All of lore.kernel.org
 help / color / mirror / Atom feed
From: Nagendra Tomar <Nagendra.Tomar@microsoft.com>
To: "linux-nfs@vger.kernel.org" <linux-nfs@vger.kernel.org>
Cc: Trond Myklebust <trond.myklebust@hammerspace.com>,
	"anna.schumaker@netapp.com" <anna.schumaker@netapp.com>
Subject: [PATCH 2/5] nfs: Add mount option for forcing RPC requests to one file over one connection
Date: Tue, 23 Mar 2021 05:48:42 +0000	[thread overview]
Message-ID: <SG2P153MB0361FD1C5138A0C1FCD7DB719E649@SG2P153MB0361.APCP153.PROD.OUTLOOK.COM> (raw)

From: Nagendra S Tomar <natomar@microsoft.com>

Adds a new mount option ncpolicy=roundrobin|hash which allows user to
select the nconnect policy for the given mount.
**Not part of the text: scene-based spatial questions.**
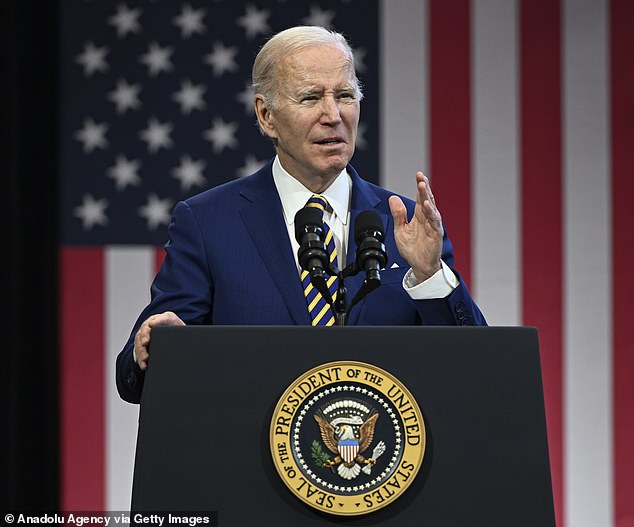
Image resolution: width=634 pixels, height=527 pixels. Find the location of `1 podium`. 1 podium is located at coordinates (501, 387).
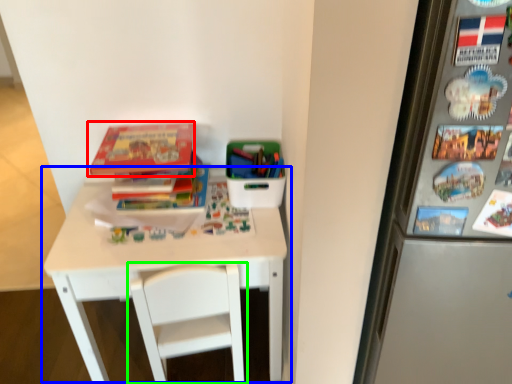
Question: Based on their relative distances, which object is nearer to book (highlighted by a red box)? Choose from table (highlighted by a blue box) and chair (highlighted by a green box).

Choices:
 (A) table
 (B) chair

Answer: (A)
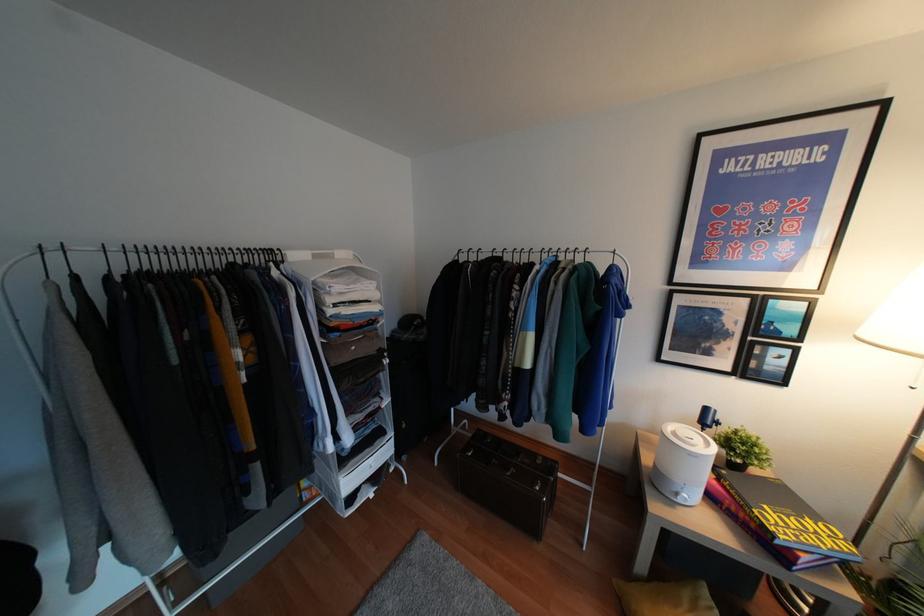
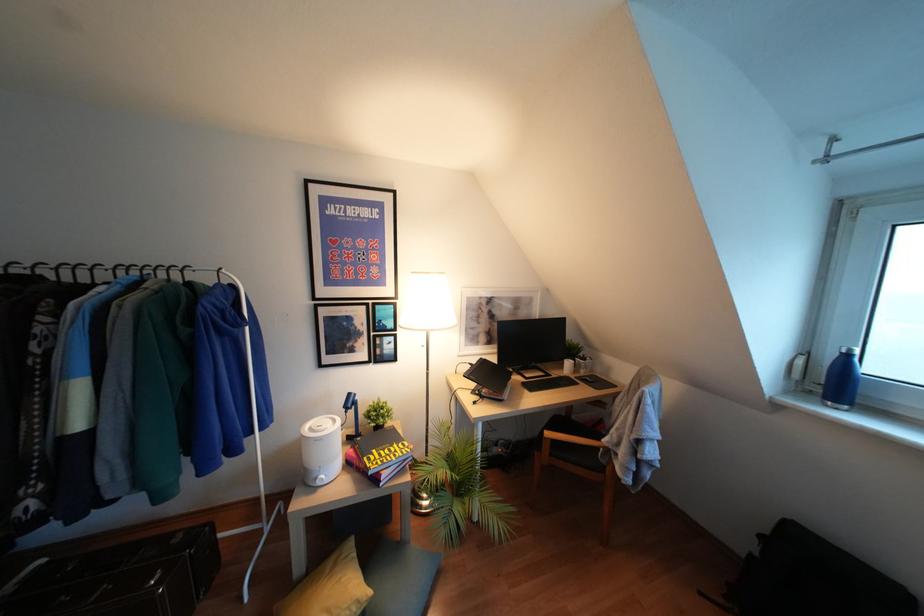
Question: How did the camera likely rotate?

Choices:
 (A) Left
 (B) Right
 (C) Up
 (D) Down

Answer: (B)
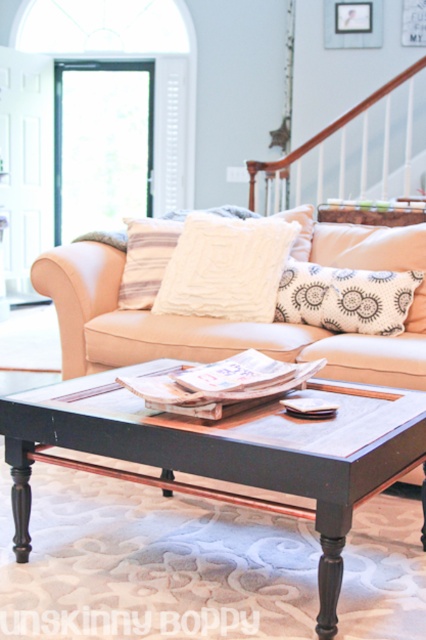
Based on the photo, you are trying to decide whether to place a new large decorative item on the beige fabric couch at center or the white textured pillow at center. Based on their sizes, which one can accommodate the item better?

The beige fabric couch at center is bigger than the white textured pillow at center, so it can accommodate the large decorative item better.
Defaults to roundrobin.
We store the user selected policy inside the rpc_clnt structure and
pass it down to the RPC client where the transport selection can be
accordingly done.
Also adds a new function pointer p_fhhash to struct rpc_procinfo.
This can be supplied to find the target file's hash for the given RPC
which will then be used to affine RPCs for a file to one xprt.

Signed-off-by: Nagendra S Tomar <natomar@microsoft.com>
---
 fs/nfs/client.c             |  3 +++
 fs/nfs/fs_context.c         | 26 ++++++++++++++++++++++++++
 fs/nfs/internal.h           |  2 ++
 fs/nfs/nfs3client.c         |  4 +++-
 fs/nfs/nfs4client.c         | 14 +++++++++++---
 fs/nfs/super.c              |  7 ++++++-
 include/linux/nfs_fs_sb.h   |  1 +
 include/linux/sunrpc/clnt.h | 15 +++++++++++++++
 net/sunrpc/clnt.c           | 34 ++++++++++++++++++++++++++++------
 9 files changed, 95 insertions(+), 11 deletions(-)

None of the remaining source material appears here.